Tally up the lines below that carry the word "CloudDiskServer", answering with the figure alone.

Dataset entries
'''
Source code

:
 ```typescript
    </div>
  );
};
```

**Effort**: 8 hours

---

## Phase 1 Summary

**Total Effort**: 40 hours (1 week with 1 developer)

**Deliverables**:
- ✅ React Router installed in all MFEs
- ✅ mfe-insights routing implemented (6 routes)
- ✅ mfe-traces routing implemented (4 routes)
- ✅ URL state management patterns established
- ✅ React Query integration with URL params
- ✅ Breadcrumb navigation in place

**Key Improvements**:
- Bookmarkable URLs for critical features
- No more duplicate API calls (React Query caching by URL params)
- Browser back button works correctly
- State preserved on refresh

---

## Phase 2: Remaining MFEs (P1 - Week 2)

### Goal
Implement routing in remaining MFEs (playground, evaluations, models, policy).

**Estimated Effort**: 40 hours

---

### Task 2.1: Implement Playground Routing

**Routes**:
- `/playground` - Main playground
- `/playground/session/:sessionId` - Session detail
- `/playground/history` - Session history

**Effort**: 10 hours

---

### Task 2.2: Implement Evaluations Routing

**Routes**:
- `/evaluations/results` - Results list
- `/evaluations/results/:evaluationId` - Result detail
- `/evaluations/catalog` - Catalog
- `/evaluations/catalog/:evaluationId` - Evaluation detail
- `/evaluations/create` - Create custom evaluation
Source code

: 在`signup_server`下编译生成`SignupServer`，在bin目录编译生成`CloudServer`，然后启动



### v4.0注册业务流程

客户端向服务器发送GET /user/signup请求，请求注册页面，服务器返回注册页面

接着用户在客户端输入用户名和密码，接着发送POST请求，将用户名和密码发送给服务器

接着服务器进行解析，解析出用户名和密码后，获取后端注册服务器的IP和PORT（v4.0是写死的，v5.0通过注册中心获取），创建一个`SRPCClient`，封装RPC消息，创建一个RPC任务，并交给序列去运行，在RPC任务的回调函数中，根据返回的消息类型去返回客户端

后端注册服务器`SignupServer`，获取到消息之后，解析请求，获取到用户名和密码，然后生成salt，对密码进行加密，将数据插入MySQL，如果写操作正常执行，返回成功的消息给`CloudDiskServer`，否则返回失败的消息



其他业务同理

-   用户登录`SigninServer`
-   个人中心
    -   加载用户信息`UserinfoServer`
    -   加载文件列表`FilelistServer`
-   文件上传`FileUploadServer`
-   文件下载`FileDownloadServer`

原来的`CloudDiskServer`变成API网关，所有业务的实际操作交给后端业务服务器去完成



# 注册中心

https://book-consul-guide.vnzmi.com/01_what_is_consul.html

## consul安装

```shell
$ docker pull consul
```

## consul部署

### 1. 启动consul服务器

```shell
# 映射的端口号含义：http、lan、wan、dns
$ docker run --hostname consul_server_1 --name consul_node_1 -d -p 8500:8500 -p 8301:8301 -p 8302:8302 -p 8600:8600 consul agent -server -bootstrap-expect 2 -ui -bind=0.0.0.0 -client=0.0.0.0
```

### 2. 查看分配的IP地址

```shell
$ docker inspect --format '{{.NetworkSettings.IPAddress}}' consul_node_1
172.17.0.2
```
'''
SOLVED EXERCISE –
2